§ Task requirements:
a - In the Hamilton forum thread, what is the name of the poster's partner?
b - Explain why the person replying in the Hamilton forum thread describes being a bit past it for the couple.
c - Continue the Hamilton forum thread from the last line shown.

§ Article:
# New In Hamilton



## Clem (Aug 29, 2012)

Hello!

My Name is Laura and me and my partner Ian have just moved the Hamilton Area and were hoping to meet some people to hang out with/go for a drink sometime. 

Just wondered if anyone else was in Hamilton too? We are both in our twenties.

Or if anyone had any ideas of how to go meet people? Ian has a job and I am trying to find a job at the moment.


----------



## inhamilton (Jun 10, 2011)

Clem said:


> Hello!
> 
> My Name is Laura and me and my partner Ian have just moved the Hamilton Area and were hoping to meet some people to hang out with/go for a drink sometime.
> 
> ...


Hi,
I'm in Hamilton but well past my twenties and a bit past it for you young-uns. But I have a number of possible suggestions.

§ Material provided:
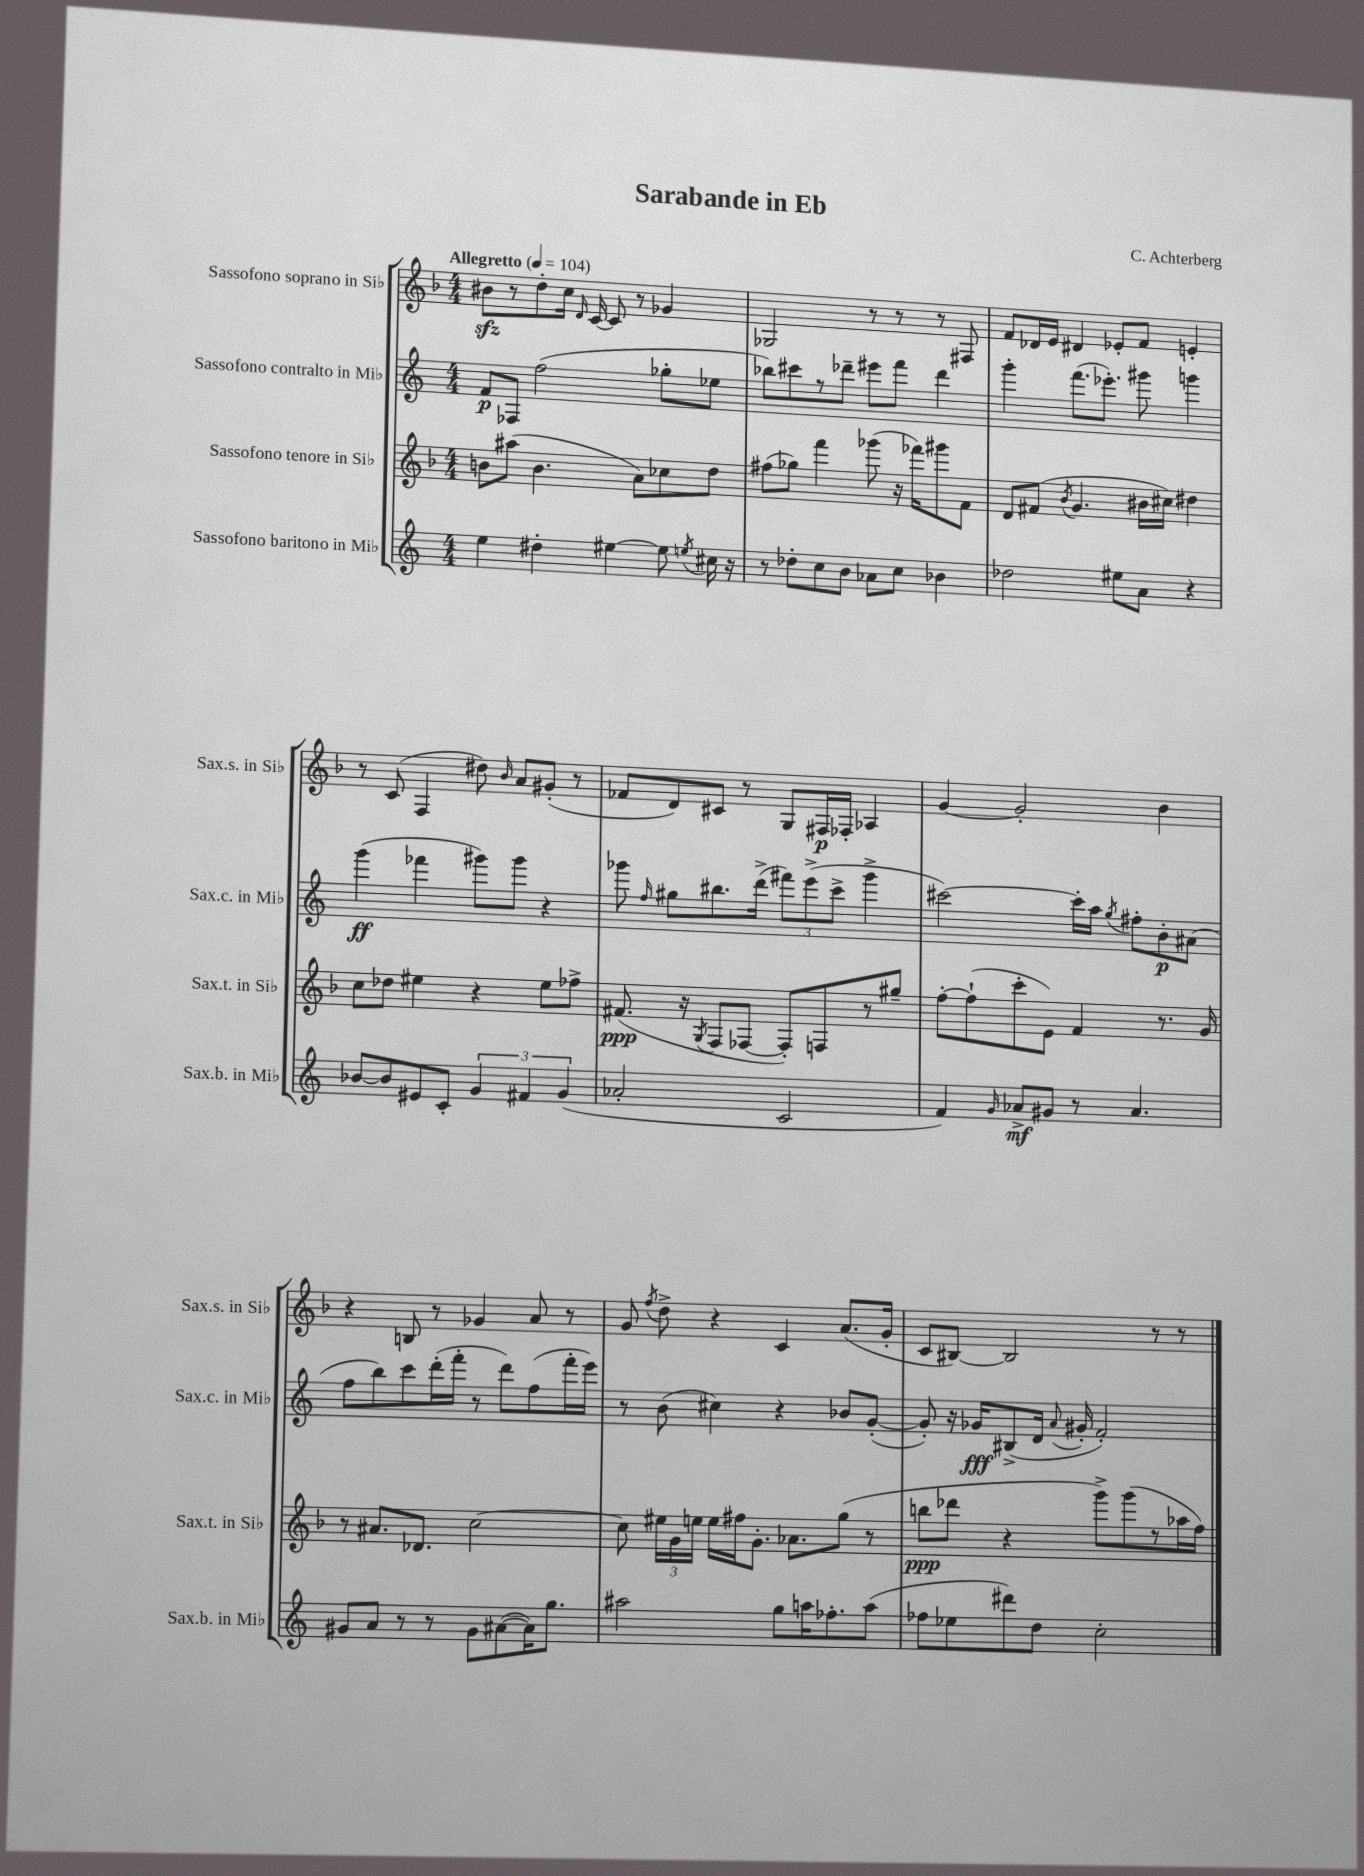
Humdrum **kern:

**kern	**dynam	**kern	**dynam	**kern	**dynam	**kern	**dynam
*part4	*part4	*part3	*part3	*part2	*part2	*part1	*part1
*staff4	*staff4	*staff3	*staff3	*staff2	*staff2	*staff1	*staff1
*I"Sassofono baritono in Mi♭	*	*I"Sassofono tenore in Si♭	*	*I"Sassofono contralto in Mi♭	*	*I"Sassofono soprano in Si♭	*
*I'Sax.b. in Mi♭	*	*I'Sax.t. in Si♭	*	*I'Sax.c. in Mi♭	*	*I'Sax.s. in Si♭	*
*clefG2	*	*clefG2	*	*clefG2	*	*clefG2	*
*k[]	*	*k[b-]	*	*k[]	*	*k[b-]	*
*M4/4	*	*M4/4	*	*M4/4	*	*M4/4	*
*MM104	*	*MM104	*	*MM104	*	*MM104	*
=1	=1	=1	=1	=1	=1	=1	=1
!	!	!	!	!	!	!LO:TX:a:B:t=Allegretto	!
4ee\	.	8bn\L	.	8f/L	p	8b#Xzz\L	.
.	.	(8aa#X\J	.	8F-X/J	.	8r	.
4dd#X'\	.	4.b\	.	(2ff\	.	8dd'\	.
.	.	.	.	.	.	16cc\Jk	.
.	.	.	.	.	.	16qqd/	.
.	.	.	.	.	.	[16c/	.
[4ee#X\	.	.	.	.	.	8c/]	.
.	.	8a\L)	.	.	.	8r	.
8ee#\]	.	8cc-X\	.	8gg-X'\L	.	4g-X/	.
8qeen/	.	.	.	.	.	.	.
16cc#X\	.	8dd\J	.	8ee-X\J	.	.	.
16r	.	.	.	.	.	.	.
=2	=2	=2	=2	=2	=2	=2	=2
8r	.	(8ff#X\L	.	8bb-X\L)	.	2G-X/	.
8dd-X'\L	.	8gg-X\J)	.	8ccc#X\	.	.	.
8cc\	.	4fff\	.	8r	.	.	.
8b\J	.	.	.	8ddd-X~\J	.	.	.
8a-X\L	.	(8ggg-X\	.	8eee#X\L	.	8r	.
8cc\J	.	16r	.	8fff\J	.	8r	.
.	.	16fff-X\KL)	.	.	.	.	.
4b-X\	.	8ggg#X\	.	4ddd-\	.	8r	.
.	.	8f\J	.	.	.	8F#X/	.
=3	=3	=3	=3	=3	=3	=3	=3
2dd-X\	.	8d/L	.	4ggg'\	.	8f/L	.
.	.	(8f#X/J	.	.	.	16d-X/L	.
.	.	.	.	.	.	16e/JJ	.
.	.	8qb-/	.	.	.	.	.
.	.	4.g/	.	(8.fff\L	.	4d#X/	.
.	.	.	.	8.eee-X'\J)	.	.	.
8ee#X\L	.	.	.	.	.	8e-X'/L	.
8a\J	.	16b#X\LL	.	8ggg#X\	.	8f/J	.
.	.	16cc#X\JJ)	.	.	.	.	.
4r	.	4dd#X\	.	4gggn\	.	4en'/	.
!!LO:LB:g=z
=4	=4	=4	=4	=4	=4	=4	=4
[8b-X/L	.	8cc\L	.	(4ggg\	ff	8r	.
8b-/]	.	8dd-X\J	.	.	.	(8c/	.
8e#X/	.	4ee#X\	.	4fff-X\	.	4F/	.
8c'/J	.	.	.	.	.	.	.
6g/	.	4r	.	8ggg#X\L)	.	8dd#X\)	.
.	.	.	.	.	.	16qqb-/	.
.	.	.	.	8ggg#\J	.	8a/L	.
6f#X/	.	.	.	.	.	.	.
.	.	8ee#\L	.	4r	.	(8g#X'/J	.
(6g/	.	.	.	.	.	.	.
.	.	8ff-X^\J	.	.	.	8r	.
=5	=5	=5	=5	=5	=5	=5	=5
2a-X'/	.	(8.f#X/	ppp	8ggg-X\	.	8f-X/L	.
.	.	.	.	16qqff/	.	.	.
.	.	.	.	8gg#X\L	.	8d/)	.
.	.	16r	.	.	.	.	.
.	.	8qG/	.	.	.	.	.
.	.	8F/L	.	8.bb#X\	.	8c#X/J	.
.	.	[8F-X/J	.	.	.	8r	.
.	.	.	.	(16ddd^\Jk	.	.	.
2c/	.	8F-'/L])	.	12fff#X\L)	.	8G/L	.
.	.	.	.	(12eee^\	.	.	.
.	.	8Fn/	.	.	.	16F#X/L	p
.	.	.	.	12ccc^\J	.	.	.
.	.	.	.	.	.	16F-X'/JJ	.
.	.	8r	.	4ggg-^\	.	4A-X/	.
.	.	8gg#X~/J	.	.	.	.	.
=6	=6	=6	=6	=6	=6	=6	=6
4f/)	.	[8ff'\L	.	[2ccc#X\)	.	[4g/	.
.	.	(8ff`\]	.	.	.	.	.
16qqg/	.	.	.	.	.	.	.
8a-X^/L	mf	8ccc'\	.	.	.	2g'/]	.
8g#X/J	.	8e\J)	.	.	.	.	.
8r	.	4f/	.	16ccc#'\LL]	.	.	.
.	.	.	.	16aa\JJ	.	.	.
.	.	.	.	8qgg/	.	.	.
4.a-/	.	.	.	8ff#X'\L	.	.	.
.	.	8.r	.	8b'\	p	4b-\	.
.	.	.	.	(8a#X\J	.	.	.
.	.	16g/	.	.	.	.	.
!!LO:LB:g=z
=7	=7	=7	=7	=7	=7	=7	=7
8g#X/L	.	8r	.	8ff\L	.	4r	.
8a/J	.	8.a#X/L	.	8bb\)	.	.	.
8r	.	.	.	8ccc\	.	8Bn/	.
.	.	8.d-X/J	.	.	.	.	.
8r	.	.	.	(16ddd'\L	.	8r	.
.	.	.	.	16fff'\JJ	.	.	.
8g#\L	.	[2cc\	.	8r	.	4g-X/	.
([8a#X\	.	.	.	8ddd\L)	.	.	.
16a#\K])	.	.	.	(8ff\	.	8a/	.
8.gg\J	.	.	.	.	.	.	.
.	.	.	.	16fff'\L	.	8r	.
.	.	.	.	16eee\JJ)	.	.	.
=8	=8	=8	=8	=8	=8	=8	=8
2aa#X\	.	8cc\]	.	8r	.	8g/	.
.	.	.	.	.	.	8qff/	.
.	.	24ee#X\LL	.	(8b\	.	8dd^\	.
.	.	24g\	.	.	.	.	.
.	.	24een\JJ	.	.	.	.	.
.	.	16ee\LL	.	4cc#X\)	.	4r	.
.	.	16ff#X\J	.	.	.	.	.
.	.	8.g'\J	.	.	.	.	.
8gg\L	.	.	.	4r	.	4c/	.
.	.	8.a-X\L	.	.	.	.	.
16aan\K	.	.	.	.	.	.	.
8.ff-X'\	.	.	.	.	.	.	.
.	.	(8gg\J	.	8b-X/L	.	(8.a/L	.
(8aa\J	.	8r	.	([8g'/J	.	.	.
.	.	.	.	.	.	16g'/Jk	.
=9	=9	=9	=9	=9	=9	=9	=9
8ff-X\L	.	8bbn\L	ppp	8g'/])	.	8c/L	.
8ee-X\	.	8ddd-X\J	.	16r	.	[8B#X/J)	.
.	.	.	.	16g-X/KL	fff	.	.
8ddd#X\)	.	4r	.	(8B#X^/	.	2B#/]	.
8dd\J	.	.	.	16d/Jk	.	.	.
.	.	.	.	8qqa/	.	.	.
.	.	.	.	16g#X'/	.	.	.
2cc'\	.	8ggg^\L)	.	2f'/)	.	.	.
.	.	(8ggg\	.	.	.	.	.
.	.	8r	.	.	.	8r	.
.	.	16aa-X\L	.	.	.	8r	.
.	.	16ff\JJ)	.	.	.	.	.
==	==	==	==	==	==	==	==
*-	*-	*-	*-	*-	*-	*-	*-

§ Answers to the problems:
a - Ian.

b - The couple are both in their twenties, and the person replying is well past their twenties. That age gap is the reason given for calling themself a bit past it for "you young-uns."

c -
1) What are your interests? Can you play badminton? Table tennis? Tennis? Squash? Are you into astronomy? Whatever. Join a club 
2) Ask a couple of the people your husband works with to dinner at your home.
3) Go on some organised bus tour to the Chateau or some other place with strangers (ask at a travel agents).
4) Walk around the neighbourhood, find some people of a similar age and ask them over for dinner. What's the worst that can happen? If your invite is rejected, try someone else.


----------



## inhamilton (Jun 10, 2011)

5) Go to a pub, see if there's another couple or small group on their own, start talking to them.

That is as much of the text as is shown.